Le SC Freiburg a atteint la finale de la Ligue Europa en tant que candidat le plus improbable de la compétition -- un club de Bundesliga détenu par la communauté avec l'une des plus faibles masses salariales du football européen et une base de supporters qui considère les voyages continentaux comme une aventure plutôt qu'une attente.
Schuster, 40 ans, qui a pris les rênes l'été dernier après la retraite de Christian Streich après 13 ans, les a guidés à travers la phase de groupes, les huitièmes de finale et deux tours à élimination directe avant le face-à-face à Istanbul avec Aston Villa.

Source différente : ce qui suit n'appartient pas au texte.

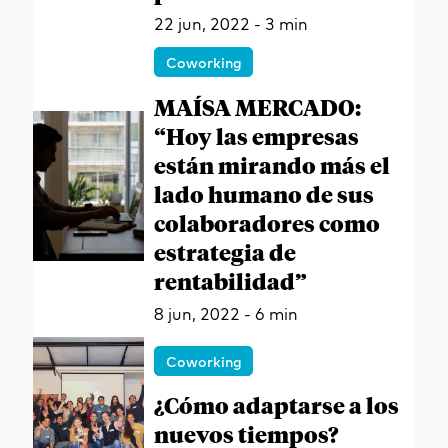
22 jun, 2022 - 3 min
Coworking
MAÍSA MERCADO:
“Hoy las empresas
están mirando más el
lado humano de sus
colaboradores como
estrategia de
rentabilidad”
8 jun, 2022 - 6 min
Coworking
¿Cómo adaptarse a los
nuevos tiempos?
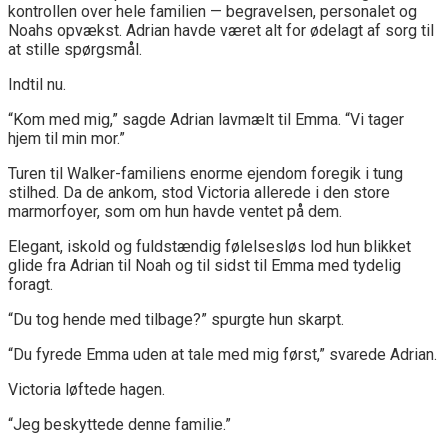
kontrollen over hele familien — begravelsen, personalet og
Noahs opvækst. Adrian havde været alt for ødelagt af sorg til
at stille spørgsmål.
Indtil nu.
“Kom med mig,” sagde Adrian lavmælt til Emma. “Vi tager
hjem til min mor.”
Turen til Walker-familiens enorme ejendom foregik i tung
stilhed. Da de ankom, stod Victoria allerede i den store
marmorfoyer, som om hun havde ventet på dem.
Elegant, iskold og fuldstændig følelsesløs lod hun blikket
glide fra Adrian til Noah og til sidst til Emma med tydelig
foragt.
“Du tog hende med tilbage?” spurgte hun skarpt.
“Du fyrede Emma uden at tale med mig først,” svarede Adrian.
Victoria løftede hagen.
“Jeg beskyttede denne familie.”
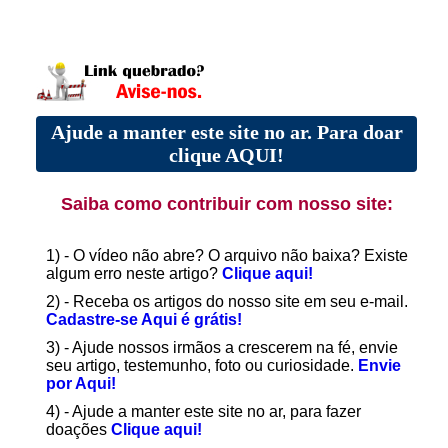
Ajude a manter este site no ar. Para doar
clique AQUI!
Saiba como contribuir com nosso site:
1) - O vídeo não abre? O arquivo não baixa? Existe
algum erro neste artigo?
Clique aqui!
2) - Receba os artigos do nosso site em seu e-mail.
Cadastre-se Aqui é grátis!
3) - Ajude nossos irmãos a crescerem na fé, envie
seu artigo, testemunho, foto ou curiosidade.
Envie
por Aqui!
4) - Ajude a manter este site no ar, para fazer
doações
Clique aqui!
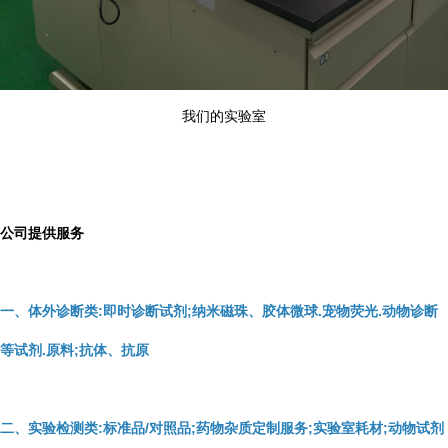
我们的实验室
公司提供服务
一、体外诊断类:即时诊断试剂;纳米磁珠、胶体微球.宠物荧光.动物诊断
等试剂.原料;抗体、抗原
二、实验检测类:标准品/对照品;药物杂质定制服务;实验室耗材;动物试剂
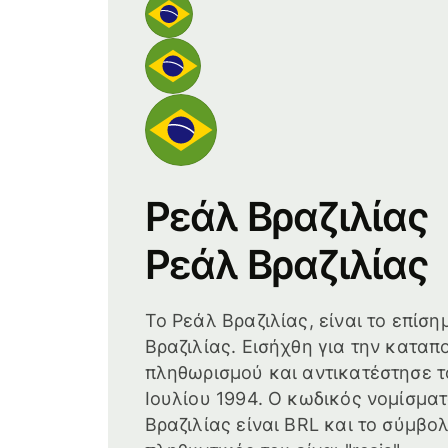
Ρεάλ Βραζιλίας
Ρεάλ Βραζιλίας
Το Ρεάλ Βραζιλίας, είναι το επίση
Βραζιλίας. Εισήχθη για την κατα
πληθωρισμού και αντικατέστησε τ
Ιουλίου 1994. Ο κωδικός νομίσμα
Βραζιλίας είναι BRL και το σύμβολ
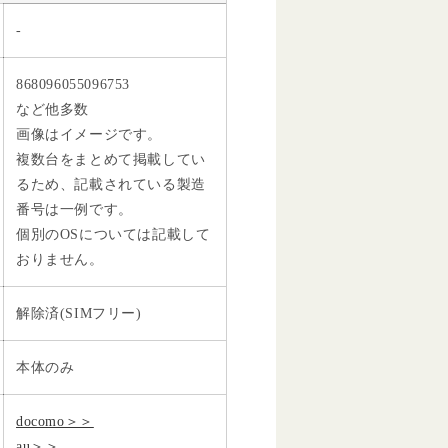
-
868096055096753
など他多数
画像はイメージです。
複数台をまとめて掲載してい
るため、記載されている製造
番号は一例です。
個別のOSについては記載して
おりません。
解除済(SIMフリー)
本体のみ
docomo＞＞
au＞＞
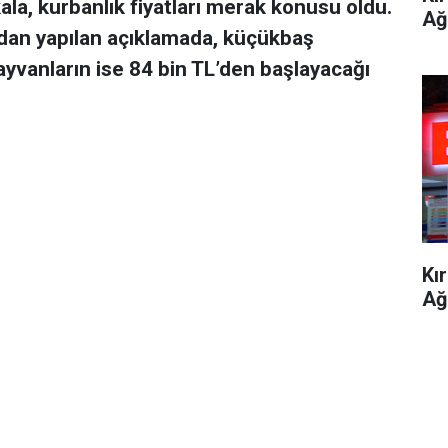
ala, kurbanlık fiyatları merak konusu oldu.
Ağ
dan yapılan açıklamada, küçükbaş
ayvanların ise 84 bin TL’den başlayacağı
Kı
Ağ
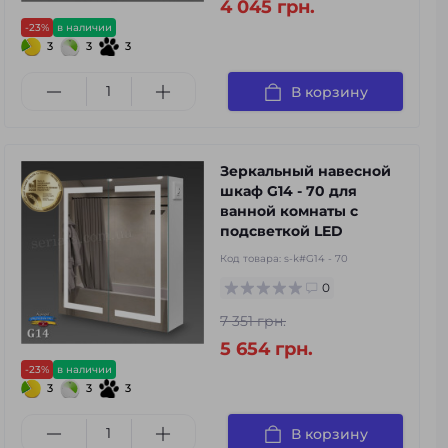
4 045 грн.
-23%
в наличии
3
3
3
В корзину
Зеркальный навесной
шкаф G14 - 70 для
ванной комнаты с
подсветкой LED
Код товара:
s-k#G14 - 70
0
7 351 грн.
5 654 грн.
-23%
в наличии
3
3
3
В корзину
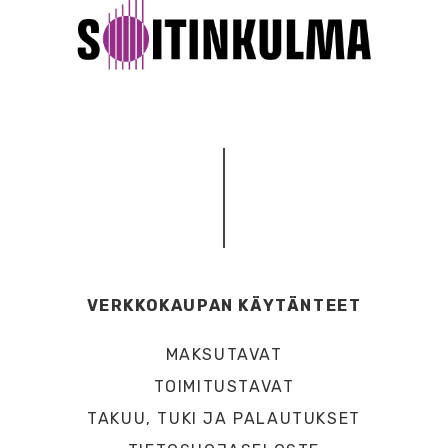
VERKKOKAUPAN KÄYTÄNTEET
MAKSUTAVAT
TOIMITUSTAVAT
TAKUU, TUKI JA PALAUTUKSET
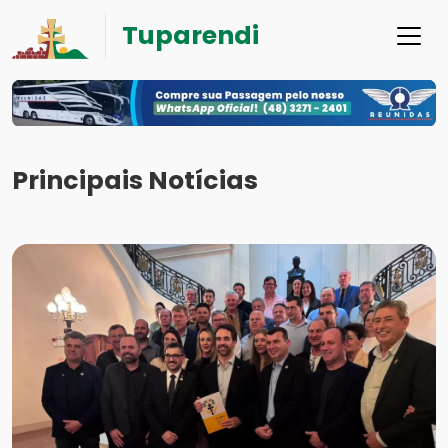
Tuparendi
Principais Notícias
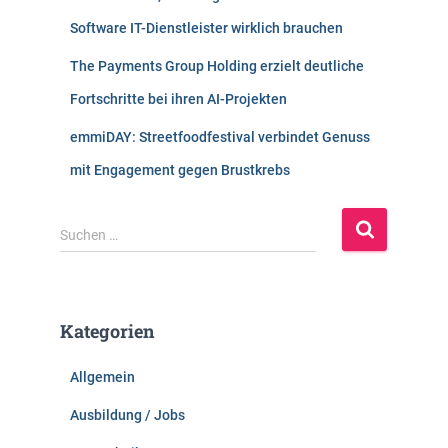
Software IT-Dienstleister wirklich brauchen
The Payments Group Holding erzielt deutliche
Fortschritte bei ihren AI-Projekten
emmiDAY: Streetfoodfestival verbindet Genuss
mit Engagement gegen Brustkrebs
S
Suchen …
u
c
h
e
Kategorien
n
n
Allgemein
a
c
Ausbildung / Jobs
h
:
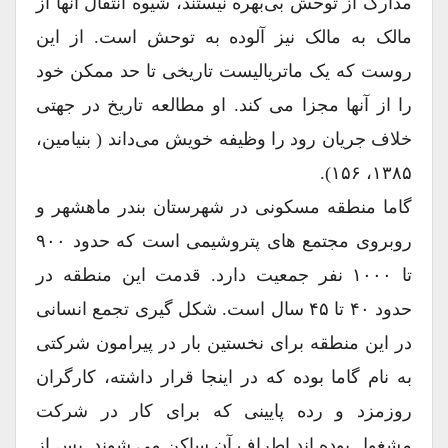
مدارک از توحش بی‌بهره نیستند، شیوه انتقال آنها از
مالک به مالک نیز آلوده به توحش است. از این
روست که یک ماتریالیست تاریخی تا حد ممکن خود
را از آنها مجزا می کند. او مطالعه تاریخ در جهتی
خلاف جریان رود را وظیفه خویش می‌داند ( بنیامین،
۱۳۸۵، ۱۵۶).
گاما منطقه مسکونی در شهرستان بندر ماهشهر و
روبروی مجتمع های پتروشیمی است که حدود ۹۰۰
تا ۱۰۰۰ نفر جمعیت دارد. قدمت این منطقه در
حدود ۴۰ تا ۴۵ سال است. شکل گیری تجمع انسانی
در این منطقه برای نخستین بار در پیرامون شرکتی
به نام گاما بوده که در اینجا قرار داشته، کارگران
روزمزد و رده پایینی که برای کار در شرکت
مشغول بوده اند اطراف آن ساکن می شوند. پس از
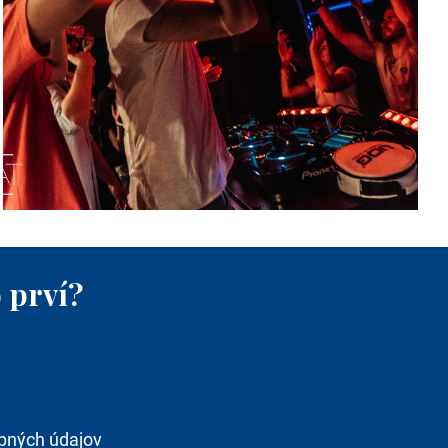
 prví?
bných údajov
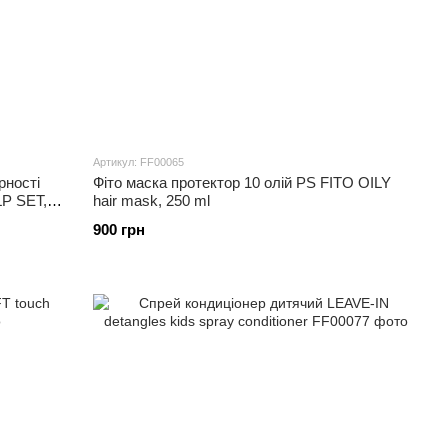
Артикул: FF00065
рності
Фіто маска протектор 10 олій PS FITO OILY
P SET,
hair mask, 250 ml
900 грн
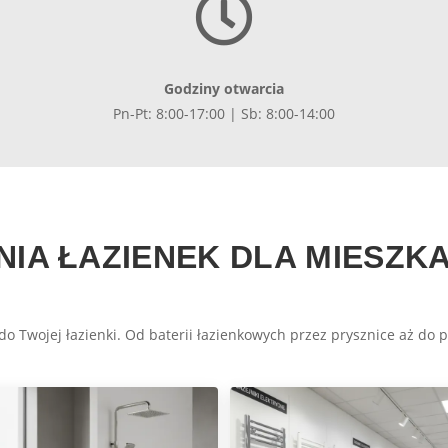

Godziny otwarcia
Pn-Pt: 8:00-17:00 | Sb: 8:00-14:00
IA ŁAZIENEK DLA MIESZ
o Twojej łazienki. Od baterii łazienkowych przez prysznice aż do p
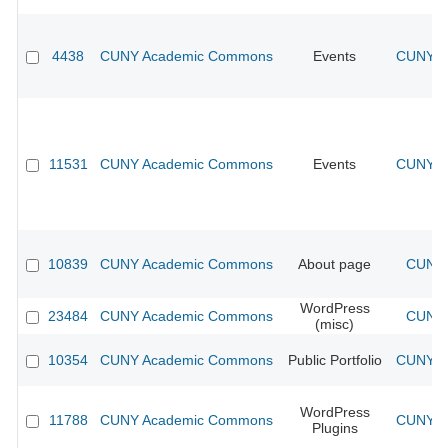
4438
CUNY Academic Commons
Events
CUNY Ac
11531
CUNY Academic Commons
Events
CUNY Ac
10839
CUNY Academic Commons
About page
CUNY 
WordPress
23484
CUNY Academic Commons
CUNY 
(misc)
10354
CUNY Academic Commons
Public Portfolio
CUNY Ac
WordPress
11788
CUNY Academic Commons
CUNY Ac
Plugins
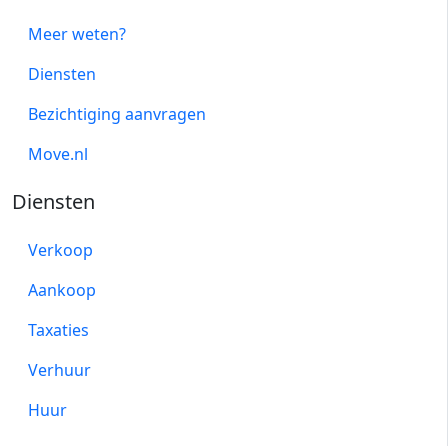
Meer weten?
Diensten
Bezichtiging aanvragen
Move.nl
Diensten
Verkoop
Aankoop
Taxaties
Verhuur
Huur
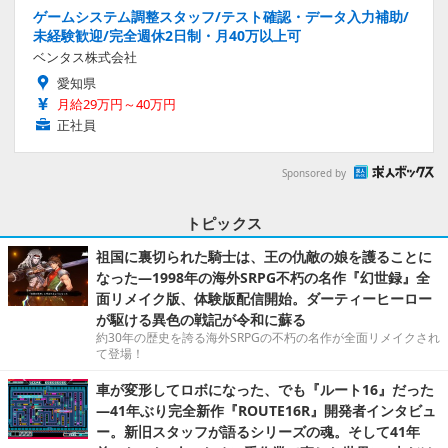
ゲームシステム調整スタッフ/テスト確認・データ入力補助/
未経験歓迎/完全週休2日制・月40万以上可
ベンタス株式会社
愛知県
月給29万円～40万円
正社員
Sponsored by
トピックス
祖国に裏切られた騎士は、王の仇敵の娘を護ることに
なった―1998年の海外SRPG不朽の名作『幻世録』全
面リメイク版、体験版配信開始。ダーティーヒーロー
が駆ける異色の戦記が令和に蘇る
約30年の歴史を誇る海外SRPGの不朽の名作が全面リメイクされ
て登場！
車が変形してロボになった、でも『ルート16』だった
―41年ぶり完全新作『ROUTE16R』開発者インタビュ
ー。新旧スタッフが語るシリーズの魂。そして41年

La marge de la défaite ne reflétait pas un match simple dans ses premiers échanges. Schuster a reconnu que Freiburg avait eu sa propre opportunité avant de concéder, et que la rapidité avec laquelle Villa a établi une avance de deux buts a complètement changé la dynamique du match.
"Félicitations à Aston Villa -- ils ont été formidables toute la saison. Les deux équipes ont lutté dur dès le départ et, à part une occasion de Rogers, aucune des équipes n'a vraiment créé beaucoup d'opportunités au début. Nous savions que les coups de pied arrêtés feraient la différence et en fait, nous avons créé le premier. Puis nous avons été menés par une situation parfaitement jouée. Dans ce cas, il faut rester calme, mais ensuite est venu le deuxième but et nous avons eu du mal. Un est devenu deux, deux sont devenus trois."
Il a clairement indiqué que le déficit ne semblait pas terminal au moment où il était de 2-0, et que la croyance n'avait pas quitté le banc jusqu'à ce que le troisième but règle la question.
"Même à 2-0, c'était récupérable et nous avions la conviction que nous pouvions renverser la situation. Aston Villa est très professionnel cependant -- ils ne vous laissent rien. Vous devez être parfait contre une équipe comme ça. Nous sommes évidemment très tristes mais nous pouvons apprendre de cette expérience et revenir meilleurs. Nous savons de quoi nous sommes capables."
Schuster a été généreux dans ses éloges envers Unai Emery, un entraîneur qu'il admire clairement, et a suggéré qu'il avait l'intention de chercher l'Espagnol après le coup de sifflet final pour une conversation sur la préparation et les tactiques.
"Je le félicite. J'espère pouvoir le rencontrer plus tard et lui demander son approche et ses idées. Si vous avez un grand plan et que votre équipe peut le mettre en œuvre, alors vous êtes là."
Il a réservé certains de ses mots les plus chaleureux pour les supporters de Freiburg qui avaient fait le voyage à Istanbul.
"L'atmosphère aujourd'hui était incroyable. Je suis très reconnaissant envers nos supporters et ils ont contribué à nous faire connaître le SC Freiburg en Europe. Dans des situations comme celle-ci, les fans montrent leur vrai visage et ils sont restés avec nous malgré le fait que les choses ne se soient pas passées comme prévu."